By Abdul Qadir Qureshi
(Pakistan News & Features Services)
(Pakistan News & Features Services)
The researchers at the Aga Khan University and the University of Virginia are collaborating on an innovative project that will harness the power of artificial intelligence to understand a particularly complex disorder of the intestine, Environmental Enteric Dysfunction (EED).
The EED, often referred to as a neglected disease of poverty, is widespread among children in low-income countries such as Pakistan where the population is exposed to contaminated water and poor sanitation.
The EED hinders the gut’s ability to absorb essential nutrients compromising children’s growth potential and leaving them vulnerable to a range of diseases.
The data scientists have already demonstrated how ‘intelligent’ computers can outperform experienced radiologists and pathologists in detecting signs of disease in x-rays and biopsies.
Dr Sana Syed, an assistant professor in paediatrics at the University of Virginia and Dr Asad Ali, associate dean for research at Aga Khan University, are now applying ‘deep learning’, a type of artificial intelligence, to train a computer programme to analyse microscopic images of tissue located deep inside the small intestine.
The initiative, funded through an Engineering in Medicine grant from the University of Virginia (UVa), will be conducted in collaboration with the Data Science Institute at UVa.
The project will see computers break down the size, shape and structure of images of the intestine’s cells into a matrix of numbers.
Every number corresponds to a pixel, the smallest unit of an image, and as the programme scans more of these images, it becomes alert to abnormal patterns.

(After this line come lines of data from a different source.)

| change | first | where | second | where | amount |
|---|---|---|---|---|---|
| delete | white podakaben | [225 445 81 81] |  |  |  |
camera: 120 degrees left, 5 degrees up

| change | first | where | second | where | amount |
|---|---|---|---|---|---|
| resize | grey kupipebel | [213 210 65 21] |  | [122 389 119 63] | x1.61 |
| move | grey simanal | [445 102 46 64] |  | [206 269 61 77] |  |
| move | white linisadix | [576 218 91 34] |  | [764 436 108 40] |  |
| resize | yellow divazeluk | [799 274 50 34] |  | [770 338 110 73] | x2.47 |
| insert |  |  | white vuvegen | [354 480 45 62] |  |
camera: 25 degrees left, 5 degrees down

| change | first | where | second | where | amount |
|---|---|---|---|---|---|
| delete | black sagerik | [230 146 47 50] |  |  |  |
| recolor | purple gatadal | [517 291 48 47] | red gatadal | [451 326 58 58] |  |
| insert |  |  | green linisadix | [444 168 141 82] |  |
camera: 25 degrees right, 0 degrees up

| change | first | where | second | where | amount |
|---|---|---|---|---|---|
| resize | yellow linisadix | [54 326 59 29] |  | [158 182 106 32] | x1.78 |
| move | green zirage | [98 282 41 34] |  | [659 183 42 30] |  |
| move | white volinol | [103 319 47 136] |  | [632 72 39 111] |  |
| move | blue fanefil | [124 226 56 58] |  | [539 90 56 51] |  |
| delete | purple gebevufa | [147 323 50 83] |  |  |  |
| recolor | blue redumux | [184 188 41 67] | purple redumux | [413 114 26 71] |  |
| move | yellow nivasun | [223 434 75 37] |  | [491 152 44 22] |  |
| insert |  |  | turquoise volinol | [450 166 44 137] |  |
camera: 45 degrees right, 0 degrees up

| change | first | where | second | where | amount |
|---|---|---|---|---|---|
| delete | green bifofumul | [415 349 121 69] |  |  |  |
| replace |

Eventually, the computer will learn to compare images of healthy intestines to those affected with EED and to pinpoint the differences at the cellular level that trigger the disorder.
The images of intestines affected by EED being studied come from work in SEEM, a USD $13m multi-country grant funded by the Bill and Melinda Gates Foundation. SEEM is co-led by Dr Asad Ali, associate dean of research at Aga Khan University, and Dr Sean R Moore at the University of Virginia.
Along with the images from SEEM, Dr Syed will also be analysing images held in the University of Virginia’s pathology archives as well as those provided by collaborators from the University of Zambia’s School of Medicine.
“Applying cutting edge data science methods on these images will help us decipher this complex, high-dimensional biomedical data, and yield insights that will improve the way we diagnose the disease,” Dr Sana Syed, assistant professor in paediatrics at the University of Virginia, remarked.
“Advances in computing technology offer a neutral, systematic way to process huge amounts of data and this enables us to pursue a multiomics approach where we analyse information on proteins, chemical compounds and even microorganisms to study all the biological changes caused by EED. This knowledge could then be used to test nutritional or pharmacological interventions that can reduce the harmful health effects of EED.”
In the longer-term, Dr Syed and Dr Ali believe that these insights could also transform the way doctors diagnose EED. At present, the only way to conclusively identify the disease is through a biopsy, an invasive procedure that involves extracting tissue samples from a person’s intestine.
The researchers aim to use the insights from their work to create a comprehensive set of screening biomarkers, chemical warning signs, that would help future clinicians diagnose EED through a simple blood or urine test.
“The EED is one of the drivers of chronic public health problems in the developing world such as malnutrition, stunting, and poor response to vaccines,” Dr Asad Ali said.
“Addressing EED will help us unsettle the vicious cycle of poverty triggering poor health, and poor health leading to poverty,” he added.
The SEEM is a multi-institutional partnership focused on the EED. The partners on the project include AKU, the University of Virginia, Cincinnati Children’s Hospital, Massachusetts General Hospital and Washington University.